One can control the policy of parallelism with `concurrent.futures.Executor` classes.
```python
from concurrent.futures import ProcessPoolExecutor, ThreadPoolExecutor

class MyTask(Task):
    ...

with Graph('./cache'):
    # Limit the number of parallel workers
    MyTask().run_graph(executor=ProcessPoolExecutor(max_workers=2))
    
    # Thread-based parallelism
    MyTask().run_graph(executor=ThreadPoolExecutor())
```

#### Selective Cache Deletion

It is possible to selectively discard cache: 
```python
with Graph('./cache'):
    # Selectively discard the cache of a specific task.
    Choose(3, 3).clear_task()

    # `ans` is recomputed tracing back to the computation of `Choose(3, 3)`.
    ans, _ = Choose(6, 3).run_graph()
    
    # Delete all the cache associated with `Choose`.
    Choose.clear_all_tasks()            
```
One can also manage caches directly from the disk location, i.e., `./cache` in the above.

#### Cache Compression
The task output is compressed with `gzip`.
The compression level can be changed as follows (defaults to 9), trading the space efficiency with the time efficiency.
```python
class NoCompressionTask(Task):
    task_compress_level = 0
    ...
```

#### Built-in properties/methods
Below is the list of the built-in attributes/properties/methods of `Task`. Do not override these attributes in the subclass.

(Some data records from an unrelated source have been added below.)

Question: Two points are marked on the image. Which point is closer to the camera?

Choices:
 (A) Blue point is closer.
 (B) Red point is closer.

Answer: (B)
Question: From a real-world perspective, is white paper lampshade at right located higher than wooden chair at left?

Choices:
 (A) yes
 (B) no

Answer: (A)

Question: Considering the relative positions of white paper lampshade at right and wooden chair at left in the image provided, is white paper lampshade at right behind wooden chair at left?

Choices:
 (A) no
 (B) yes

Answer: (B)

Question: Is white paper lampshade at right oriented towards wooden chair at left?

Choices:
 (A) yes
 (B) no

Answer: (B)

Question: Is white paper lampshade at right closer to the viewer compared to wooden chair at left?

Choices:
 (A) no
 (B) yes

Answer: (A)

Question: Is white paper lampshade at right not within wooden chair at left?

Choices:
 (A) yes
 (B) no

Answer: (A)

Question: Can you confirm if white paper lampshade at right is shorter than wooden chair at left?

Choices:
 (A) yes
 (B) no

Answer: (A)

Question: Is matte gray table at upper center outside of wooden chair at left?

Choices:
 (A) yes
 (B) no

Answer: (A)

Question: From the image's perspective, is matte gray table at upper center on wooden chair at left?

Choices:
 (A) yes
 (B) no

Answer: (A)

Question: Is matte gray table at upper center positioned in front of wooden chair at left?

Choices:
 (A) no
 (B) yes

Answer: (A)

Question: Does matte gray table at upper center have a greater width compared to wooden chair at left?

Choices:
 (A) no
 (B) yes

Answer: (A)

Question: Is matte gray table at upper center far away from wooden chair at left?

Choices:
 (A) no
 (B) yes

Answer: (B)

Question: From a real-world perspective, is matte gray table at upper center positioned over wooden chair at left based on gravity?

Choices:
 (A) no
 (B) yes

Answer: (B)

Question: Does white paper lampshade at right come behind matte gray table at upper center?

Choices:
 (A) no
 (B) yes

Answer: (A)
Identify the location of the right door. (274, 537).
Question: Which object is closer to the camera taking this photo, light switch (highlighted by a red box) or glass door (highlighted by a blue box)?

| Name | Owner | Type | Description |
|--|--|--|--|
| `run_task`            | instance  | method    | Run the task |
| `task_name`           | class     | property  | String id of the task class |
| `task_directory`      | instance  | property  | Path to the data directory of the task |
| `run_graph`           | instance  | method    | Run the task after necessary upstream tasks and save the results in the cache |
| `cli`                 | class     | method    | `run_graph` with command line arguments |
| `clear_task`          | instance  | method    | Clear the cache of the task instance |
| `clear_all_tasks`     | class     | method    | Clear the cache of the task class |
| `get_task_config`     | class     | method    | Get task config from the current graph |
| `task_worker`         | instance  | attribute | Task worker of instance |
| `task_config`         | instance  | attribute | Task config of instance |
| `task_compress_level` | instance  | attribute | Compression level of instance |
| `task_label`          | instance  | attribute | Label of instance |
| `get_result`          | instance  | method    | Get the result of the task (fails if the result is missing) |
| `to_json`             | instance  | method    | Serialize itself as a JSON dictionary |
| `get_workers`         | instance  | method    | Get the dictionary of the workers |


## TODO
- Known issue
    - Current task argument serialization is not ideal since JSON is mapping two different values into the same text representation (e.g., tuple and list). Consider using consistency check `x == json.loads(json.dumps(x))`, or redesign the format.

- Feature enhancement
    - Task-state tracker.
    - Simple task graph visualizer.
    - Pydantic/dataclass support in task arguments (as an incompatible, but better-UX object with TypedDict).
    - Dynamic prefix generation with prefix template (e.g., for specifying the log locations).